We'll get back to you on this.

>
> Is it possible to use both a "function" and a "real" type value 
> simultaneously to denote a real function?
>
>> > partialdiff:
>>
>> > Why is the optional degree qualifier available for partialdiff but not
>> > diff? That seems inconsistent to me.
>>
>> The diff operator is explicitly univariate and the degree can
>> always be inferred from the degree of the bound variable. 
>
>
> Not for display it can't: d/dx  d/dy  d/dz f    is usually written   
> d^3 f/dx dy dz, so that you have exactly the same problem as for 
> partialdiff. 


No matter what we do,  when univariate an algorithm for deriving a 
presentation must currently unwrap three nested apps of diff while if it 
becomes multivariate this may introduce confusion with partialdiff.   
Well have to  reflect on this and get back to you.

>
>
>> The partialdiff's degree qualifier enables one to more
>> easily write the total degree  in    d^(m+n)/(dx^m dy^n)
>> or   d^3/(dx dy dz)  without requiring the implementation of
>> software to introduce the algebraic
>> arithmetic necessary to compute the total degree. 
>
>
> I take this answer to mean that this kind of change would not be 
> appropriate for a second edition. That's fine with me. 

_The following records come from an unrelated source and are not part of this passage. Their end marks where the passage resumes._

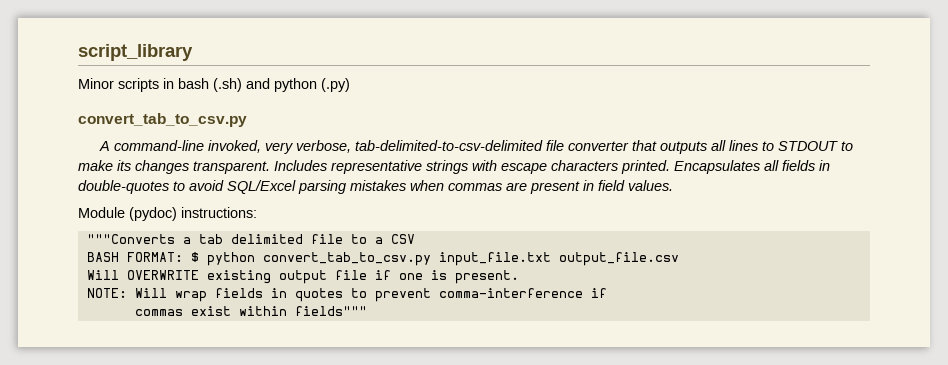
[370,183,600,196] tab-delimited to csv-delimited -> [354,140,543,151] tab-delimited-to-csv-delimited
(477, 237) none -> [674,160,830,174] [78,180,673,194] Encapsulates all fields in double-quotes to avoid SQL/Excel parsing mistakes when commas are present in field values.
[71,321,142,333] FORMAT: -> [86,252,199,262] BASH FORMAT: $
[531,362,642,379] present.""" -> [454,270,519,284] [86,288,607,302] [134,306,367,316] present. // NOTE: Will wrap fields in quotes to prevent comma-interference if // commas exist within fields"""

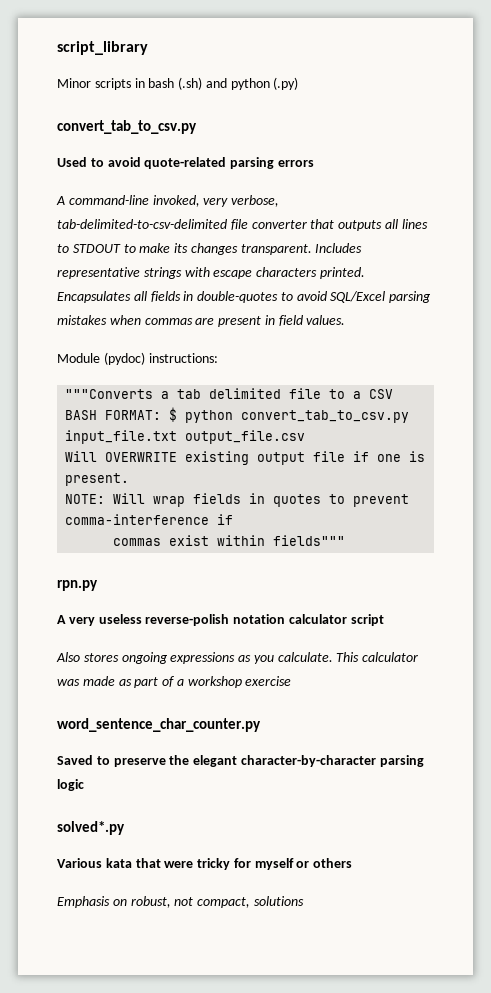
(247, 120) none -> [57,157,314,169] // Used to avoid quote-related parsing errors
(367, 311) none -> [57,580,98,591] [57,614,384,626] [56,652,419,664] [57,676,292,688] [57,718,261,732] [57,755,424,767] [57,779,84,791] [57,821,125,835] [57,858,353,870] [57,896,304,908] // rpn.py // A very useless reverse-polish notation calculator script // Also stores ongoing expressions as you calculate. This calculator was made as part of a workshop exercise // word_sentence_char_counter.py // Saved to preserve the elegant character-by-character parsing logic // solved*.py // Various kata that were tricky for myself or others // Emphasis on robust, not compact, solutions

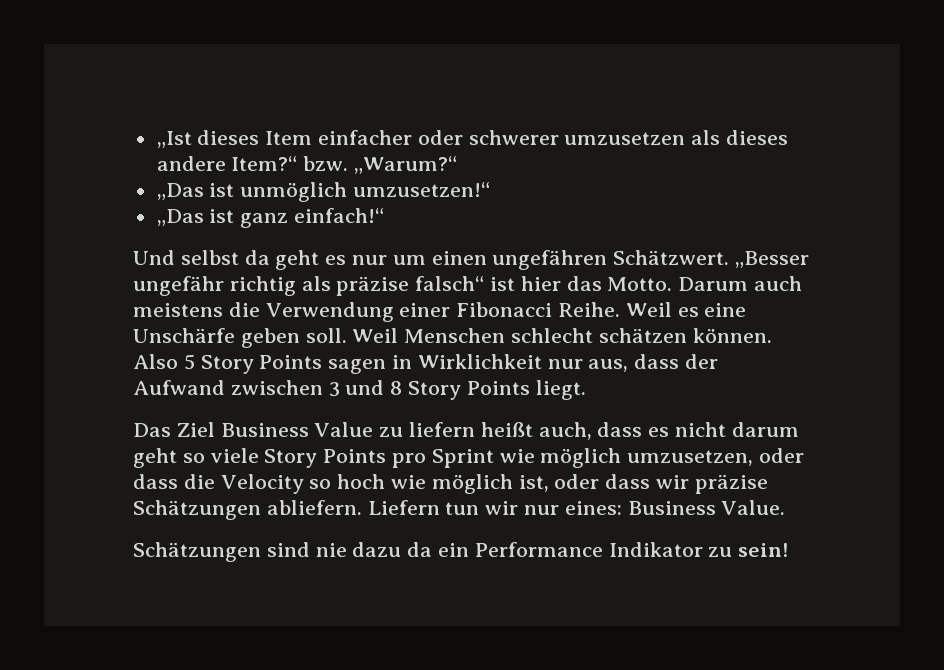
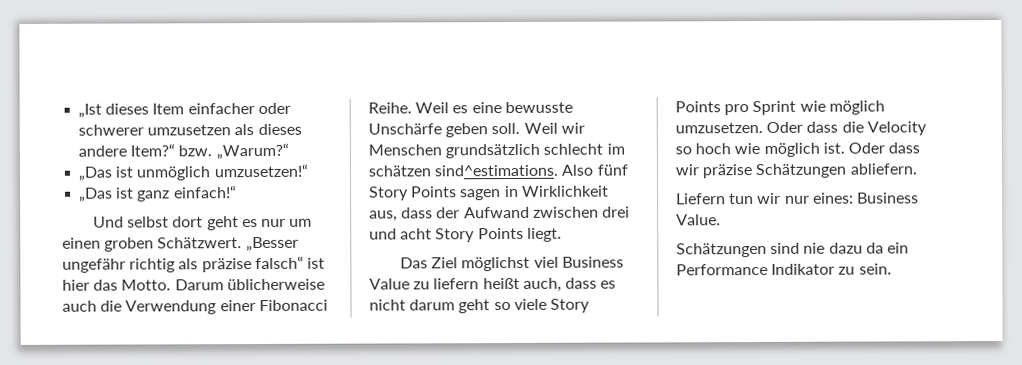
[244,250,270,265] da -> [172,216,204,228] dort
[492,250,608,270] ungefähren -> [104,237,155,252] groben
[754,276,803,291] [133,303,223,317] auch meistens -> [226,278,325,291] [62,300,97,312] üblicherweise auch
(747, 310) none -> [504,101,573,114] bewusste
[404,328,772,343] [133,354,195,370] Menschen schlecht schätzen können. Also 5 -> [560,122,585,134] [368,143,625,159] [368,164,628,177] wir Menschen grundsätzlich schlecht im schätzen sind^estimations. Also fünf
[547,359,583,369] nur -> (609, 191) none
[328,380,403,397] 3 und 8 -> [601,206,630,218] [369,228,433,240] drei und acht
(215, 429) none -> [461,256,559,272] möglichst viel
[627,448,805,466] umzusetzen, oder -> [675,121,804,134] umzusetzen. Oder
[518,474,600,492] ist, oder -> [822,142,885,154] ist. Oder
(362, 507) none -> (917, 169) //
[738,543,789,557] sein! -> [858,263,892,275] sein.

Correct.  We are not planning to change this at this time.

>>
>> > 4.2.5.
>>
>> Fixed.
>>
>> > mention that conditions can be used with arbitrary "heads" of their
>> > apply, just like bvars. 
>
>
> Here, I see only one 'fixed' but two suggestions. ?? 

This clarification has hit in several places, but I'll check and get 
back to you.
The basic notion has been incorporated.

>
>
>> > 4.3.2.5 nargs:
>>
>> > add a possible value to specify that the declared operator follows the
>> > model of quantifiers or sum/prod/int/max/min/... 'Binder' is used in
>> > OpenMath, 'quantifier' or 'generalized-quantifier' might be
>> > alternatives, too.
>>
>> The type attribute could be used to specify this, or alternatively
>> a definitionURL, so we have left this as is. 
>
>
> So, did you add this kind of type attribute (along with the new one 
> for 'function' you mentioned earlier)? 

Both the type attribute and definitionURL's can have any string as a 
value so
the hooks are there, but specific attribute values with this meaning are 
not spelled
out.   To properly introduce this we would need to introduce some 
classes of
operators, and some notation to refer to them which was a fairly big change
so we elected to leave it as is.

(personal remark)  I suspect the best way to proceed on something like 
this is to
use the existing hooks to model it, and then when this stabalizes move it in
in some future revision.  

>
>
>> > 4.4.2.15
>>
>> > mention that domainofapplication is a qualifier element. 
>
>
> ?? 

Fixed.

Received on Wednesday, 18 June 2003 11:45:14 UTC